Let $I_P = (P^{\mathrm{off}}, P^{\mathrm{on}})$ and $I_Q = (Q^{\mathrm{off}}, Q^{\mathrm{on}})$ be two problem instances defined over a common finite arm set $A$. Both instances share the same offline sample sizes $\{T_S(i)\}_{i\in A}$ and confidence level $\delta$, but may differ in their offline and online reward distributions.

==================================================

#### WHAT YOU ARE ASKED TO DO:
Please name the two things, besides the arm set, that the text says both problem instances share.

#### DATA PROVIDED:

==================================================

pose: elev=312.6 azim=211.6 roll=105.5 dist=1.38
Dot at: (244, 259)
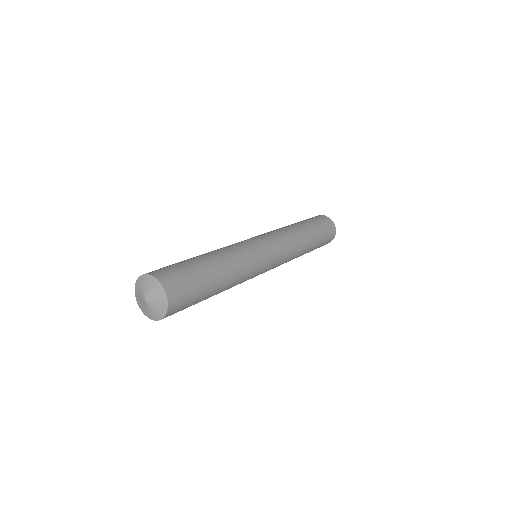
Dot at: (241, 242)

==================================================

#### EXPECTED OUTPUT:
They share the same offline sample sizes {T_S(i)} for i in A and the same confidence level δ.